In my morning meditation today I thought of all the people who I want to wish a happy New Years to, but who just aren’t in my life anymore. In the past, that wouldn’t stop me, I would use this festive opportunity to reach out via text and hope that maybe we could rekindle a connection. (Which, looking back, I don’t think ever actually happened.) But after my lived experience the past year and a bit, I just don’t have it in me to do that.
I felt saddened by my lost connections with a lot of people. Most notably, my two best friends: the one from childhood and the other from adolescence. They weren’t mutual separations. That’s got to be traumatizing I’m sure, most notably because it happened more than once, which has got to have some subliminal cost to trust. My stream of consciousness then moved to the phenomenon of trauma, and what that really means.
Growing up in an alcoholic home, I am well acquainted with trauma. I have very few memories of my past as a result of it. As I get older and healthier, I see how things I thought were normal really aren’t. Having only a handful of memories from childhood is one of those things. As I talked myself out of reaching out to old friends and acquaintances, and began to see that I was crossing the line to stinking-thinking, I realized that my melancholy doesn’t mean that I have to give into isolation. I instead reached out to new friends.
Because I am doing so well these days, it’s easy for me to forget where I come from.
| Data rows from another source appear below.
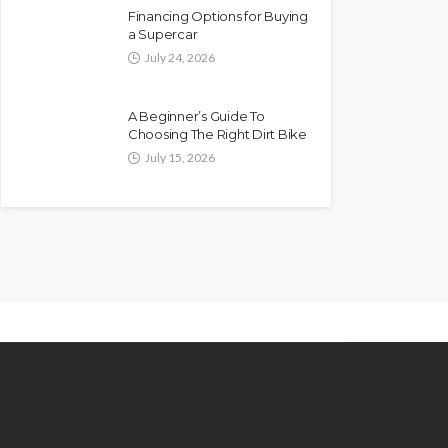
Financing Options for Buying
a Supercar
July 24, 2026
A Beginner’s Guide To
Choosing The Right Dirt Bike
July 15, 2026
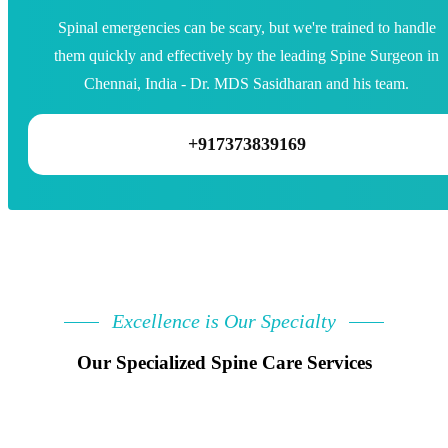
Spinal emergencies can be scary, but we're trained to handle
them quickly and effectively by the leading Spine Surgeon in
Chennai, India - Dr. MDS Sasidharan and his team.
+917373839169
Excellence is Our Specialty
Our Specialized Spine Care Services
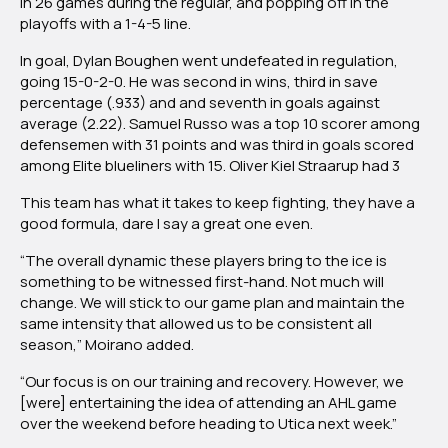
in 26 games during the regular, and popping off in the
playoffs with a 1-4-5 line.
In goal, Dylan Boughen went undefeated in regulation,
going 15-0-2-0. He was second in wins, third in save
percentage (.933) and and seventh in goals against
average (2.22). Samuel Russo was a top 10 scorer among
defensemen with 31 points and was third in goals scored
among Elite blueliners with 15. Oliver Kiel Straarup had 3
This team has what it takes to keep fighting, they have a
good formula, dare I say a great one even.
“The overall dynamic these players bring to the ice is
something to be witnessed first-hand. Not much will
change. We will stick to our game plan and maintain the
same intensity that allowed us to be consistent all
season,” Moirano added.
“Our focus is on our training and recovery. However, we
[were] entertaining the idea of attending an AHL game
over the weekend before heading to Utica next week.”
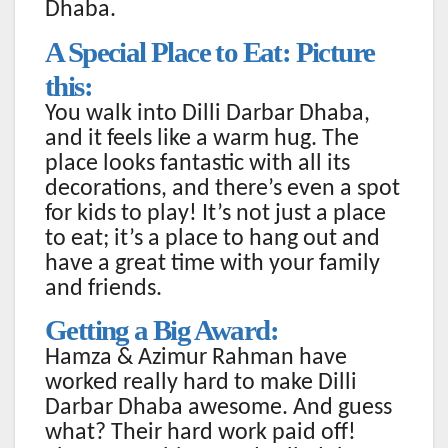
Dhaba.
A Special Place to Eat: Picture
this:
You walk into Dilli Darbar Dhaba,
and it feels like a warm hug. The
place looks fantastic with all its
decorations, and there’s even a spot
for kids to play! It’s not just a place
to eat; it’s a place to hang out and
have a great time with your family
and friends.
Getting a Big Award:
Hamza & Azimur Rahman have
worked really hard to make Dilli
Darbar Dhaba awesome. And guess
what? Their hard work paid off!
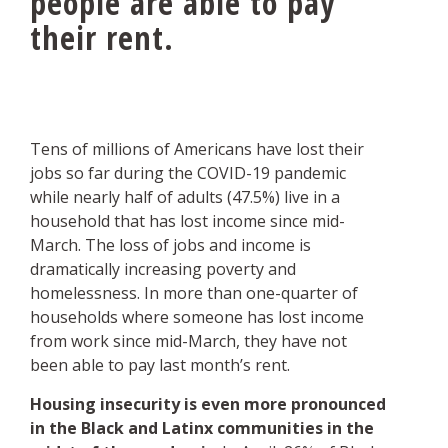
people are able to pay
their rent.
Tens of millions of Americans have lost their
jobs so far during the COVID-19 pandemic
while nearly half of adults (47.5%) live in a
household that has lost income since mid-
March. The loss of jobs and income is
dramatically increasing poverty and
homelessness. In more than one-quarter of
households where someone has lost income
from work since mid-March, they have not
been able to pay last month’s rent.
Housing insecurity is even more pronounced
in the Black and Latinx communities in the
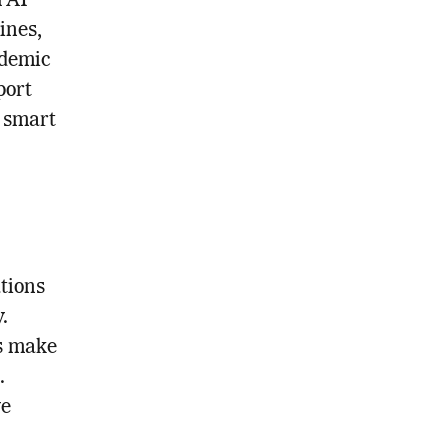
h AI
ines,
ademic
port
o smart
tions
.
s make
.
ve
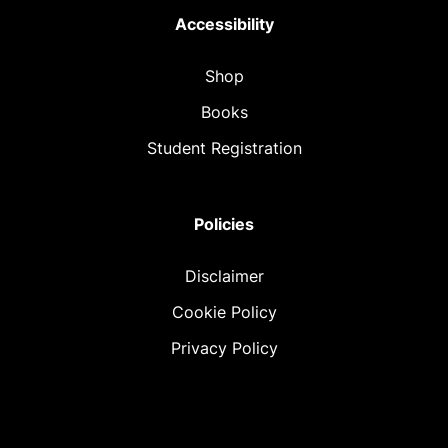
Accessibility
Shop
Books
Student Registration
Policies
Disclaimer
Cookie Policy
Privacy Policy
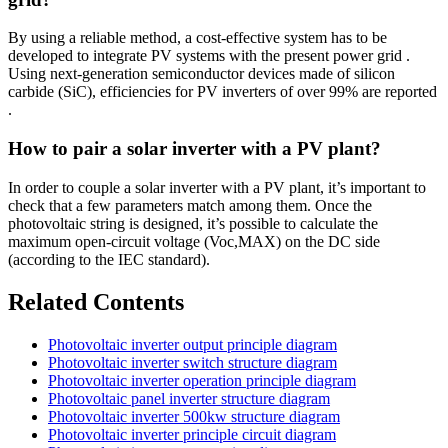
By using a reliable method, a cost-effective system has to be
developed to integrate PV systems with the present power grid .
Using next-generation semiconductor devices made of silicon
carbide (SiC), efficiencies for PV inverters of over 99% are reported
.
How to pair a solar inverter with a PV plant?
In order to couple a solar inverter with a PV plant, it’s important to
check that a few parameters match among them. Once the
photovoltaic string is designed, it’s possible to calculate the
maximum open-circuit voltage (Voc,MAX) on the DC side
(according to the IEC standard).
Related Contents
Photovoltaic inverter output principle diagram
Photovoltaic inverter switch structure diagram
Photovoltaic inverter operation principle diagram
Photovoltaic panel inverter structure diagram
Photovoltaic inverter 500kw structure diagram
Photovoltaic inverter principle circuit diagram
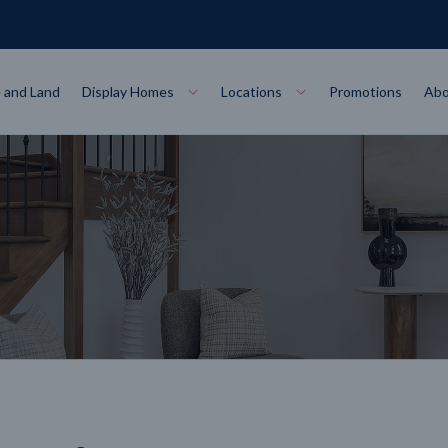
 and Land
Display Homes
Locations
Promotions
Abo
Collections
torey
at
Bairnsdale
VIEW
Alpha Collect
t Designs
Allure Collec
ng
Horsham
VIEW
ecore Steel Frame
Colorbond Steel Roof
50 Year Warranty
 Home Designs
Horizon Coll
RN MORE
LEARN MORE
LEARN MORE
gon
Warrnambool
VIEW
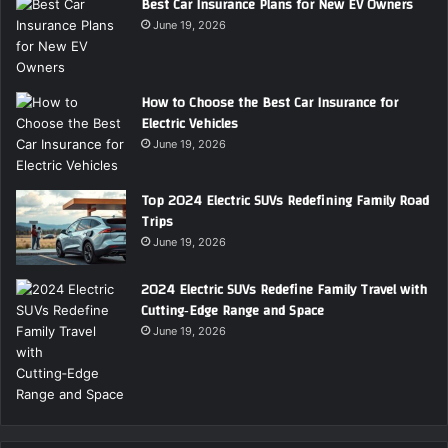
Best Car Insurance Plans for New EV Owners
June 19, 2026
How to Choose the Best Car Insurance for
Electric Vehicles
June 19, 2026
Top 2024 Electric SUVs Redefining Family Road
Trips
June 19, 2026
2024 Electric SUVs Redefine Family Travel with
Cutting‑Edge Range and Space
June 19, 2026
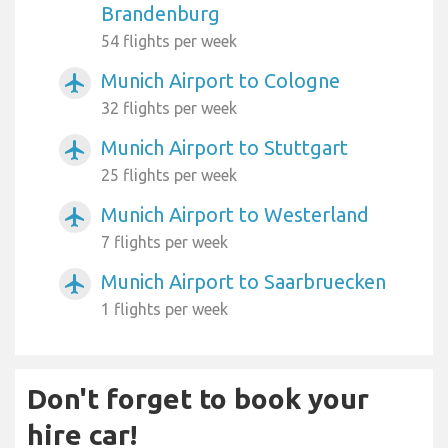
Brandenburg
54 flights per week
Munich Airport to Cologne
airplanemode_active
32 flights per week
Munich Airport to Stuttgart
airplanemode_active
25 flights per week
Munich Airport to Westerland
airplanemode_active
7 flights per week
Munich Airport to Saarbruecken
airplanemode_active
1 flights per week
Don't forget to book your
hire car!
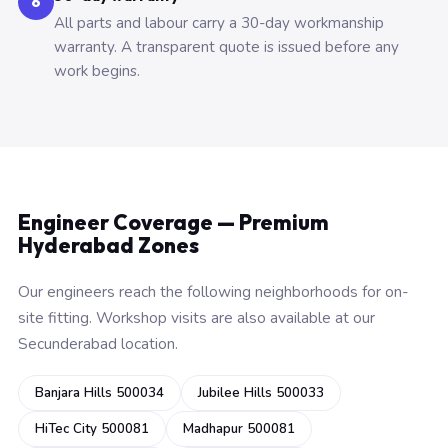
6
All parts and labour carry a 30-day workmanship
warranty. A transparent quote is issued before any
work begins.
Engineer Coverage — Premium
Hyderabad Zones
Our engineers reach the following neighborhoods for on-
site fitting. Workshop visits are also available at our
Secunderabad location.
Banjara Hills 500034
Jubilee Hills 500033
HiTec City 500081
Madhapur 500081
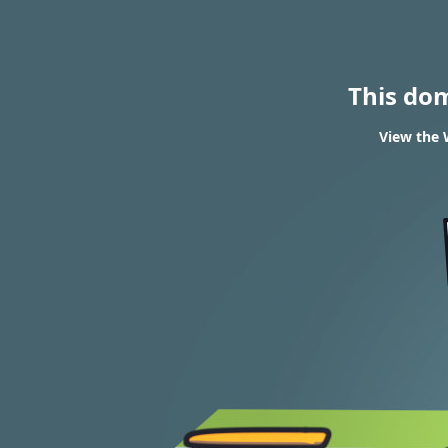
This do
View the 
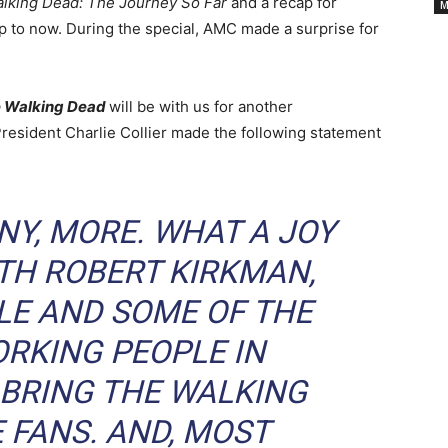
Cancelled
lking Dead: The Journey So Far
and a recap for
M
p to now. During the special, AMC made a surprise for
TV
 Walking Dead
will be with us for another
Series
President Charlie Collier made the following statement
INY, MORE. WHAT A JOY
TH ROBERT KIRKMAN,
LE AND SOME OF THE
RKING PEOPLE IN
 BRING
THE WALKING
 FANS. AND, MOST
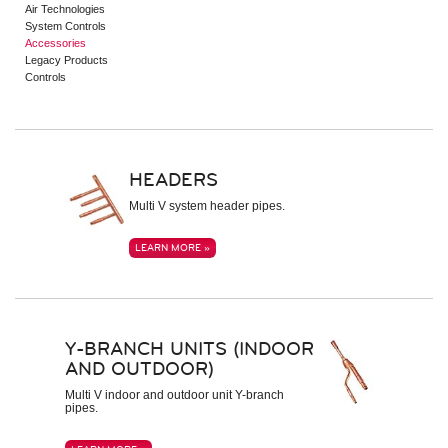
Air Technologies
Indoor Units – Air Handling Units
System Controls
Mid Static Ducted
Accessories
Low Static Ducted
Legacy Products
Vertical Air Handlers
Controls
Air Technologies
Electronic Expansion Valve Kit
AHU Communication Kit
Energy Recovery Ventilator
Outside Air Unit
HEADERS
Air Filter Boxes
Multi V system header pipes.
System Controls
Remote Controllers
LEARN MORE »
Central Controllers
Integration Solutions
Specialty Application Devices
Accessories
Y-BRANCH UNITS (INDOOR
Heat Recovery Unit
Outdoor Unit Accessories
AND OUTDOOR)
Indoor Unit Accessories
Control Accessories
Multi V indoor and outdoor unit Y-branch
pipes.
Piping Accessories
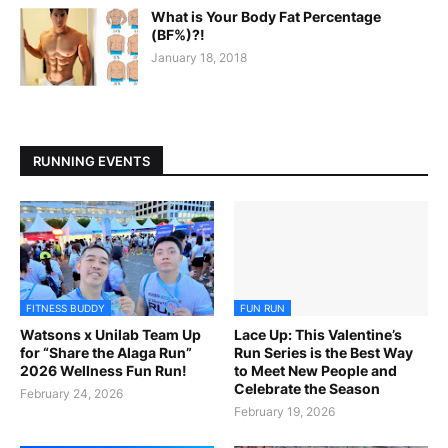
What is Your Body Fat Percentage
(BF%)?!
January 18, 2018
RUNNING EVENTS
FITNESS BUDDY
FUN RUN
Watsons x Unilab Team Up
Lace Up: This Valentine’s
for “Share the Alaga Run”
Run Series is the Best Way
2026 Wellness Fun Run!
to Meet New People and
Celebrate the Season
February 24, 2026
February 19, 2026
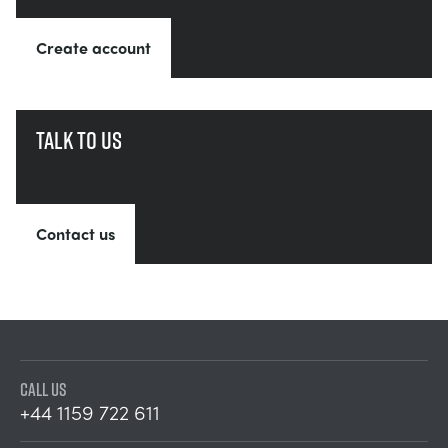
Create account
Talk to us
Contact us
CALL US
+44 1159 722 611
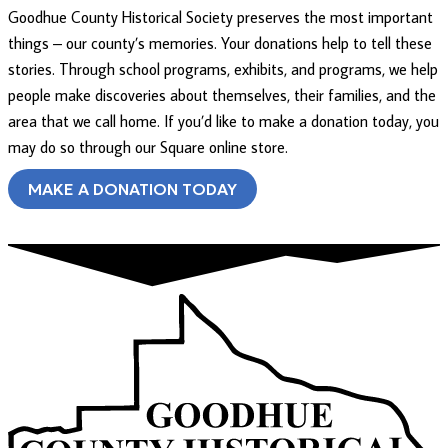
Goodhue County Historical Society preserves the most important
things – our county’s memories. Your donations help to tell these
stories. Through school programs, exhibits, and programs, we help
people make discoveries about themselves, their families, and the
area that we call home. If you’d like to make a donation today, you
may do so through our Square online store.
MAKE A DONATION TODAY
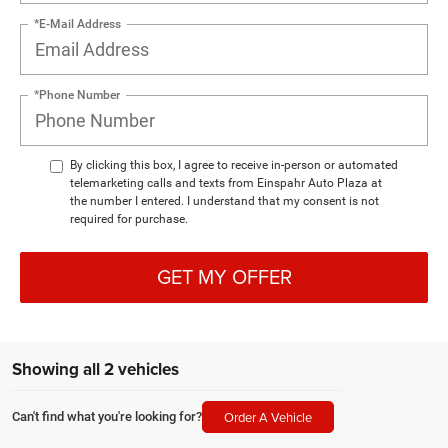
*E-Mail Address
*Phone Number
By clicking this box, I agree to receive in-person or automated
telemarketing calls and texts from Einspahr Auto Plaza at
the number I entered. I understand that my consent is not
required for purchase.
GET MY OFFER
Showing all 2 vehicles
Order A Vehicle
Can't find what you're looking for?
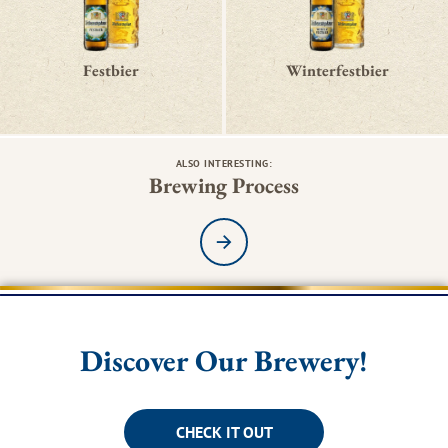
Festbier
Winterfestbier
ALSO INTERESTING:
Brewing Process
Read more
Discover Our Brewery!
CHECK IT OUT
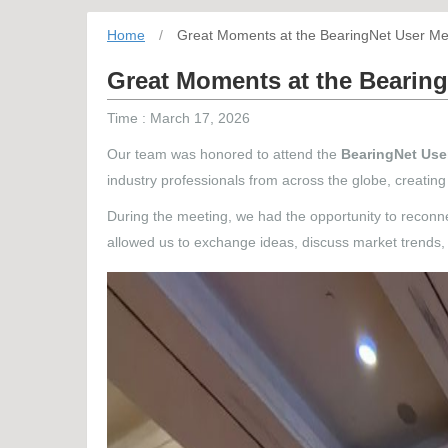
Home
/
Great Moments at the BearingNet User Me
Great Moments at the Bearing
Time : March 17, 2026
Our team was honored to attend the
BearingNet Use
industry professionals from across the globe, creati
During the meeting, we had the opportunity to reconne
allowed us to exchange ideas, discuss market trends, 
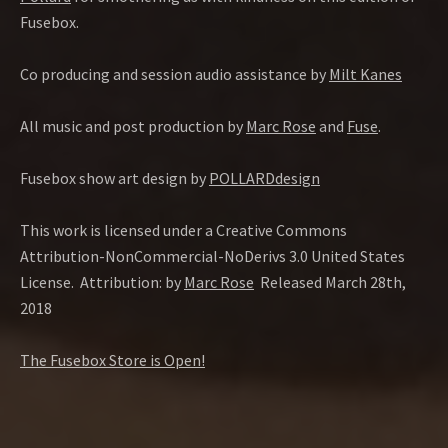
Fusebox.
Co producing and session audio assistance by
Milt Kanes
All music and post production by
Marc Rose
and
Fuse
.
Fusebox show art design by
POLLARDdesign
This work is licensed under a Creative Commons
Attribution-NonCommercial-NoDerivs 3.0 United States
License. Attribution: by
Marc Rose
Released March 28th,
2018
The Fusebox Store is Open!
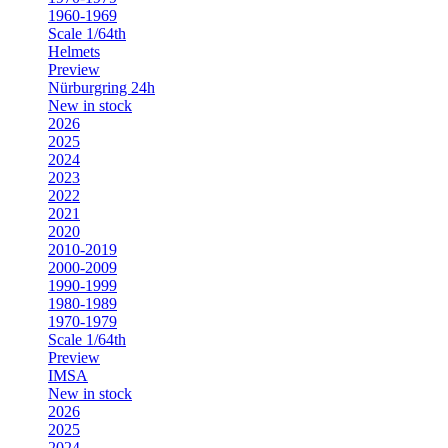
1960-1969
Scale 1/64th
Helmets
Preview
Nürburgring 24h
New in stock
2026
2025
2024
2023
2022
2021
2020
2010-2019
2000-2009
1990-1999
1980-1989
1970-1979
Scale 1/64th
Preview
IMSA
New in stock
2026
2025
2024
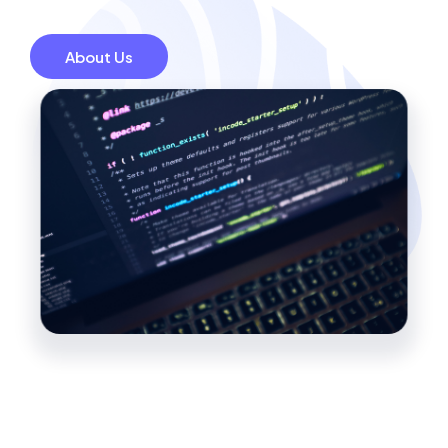
About Us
But that pain that is still there, it’s just less intense. Because my trauma is so deep in my psyche, it can be my guiding star if I don’t remember that I had to learn what normal is, and therefore, it’s really not intuitive for me. I can easily slip into old patterns that are destructive.
So as I write this post, I go back and forth to replies that come in from the new people in my life who I want to foster relationship with, and it’s mutual. And it feels amazing.
Happy New Years dear readers. Whoever and where ever you are, know that you are deeply cared for. By God, and by me. Thank you for caring about this website, which is my art and is therefore an extension of myself. As Father Nick says at the end of every mass, “Remember! You are loved, immensely.”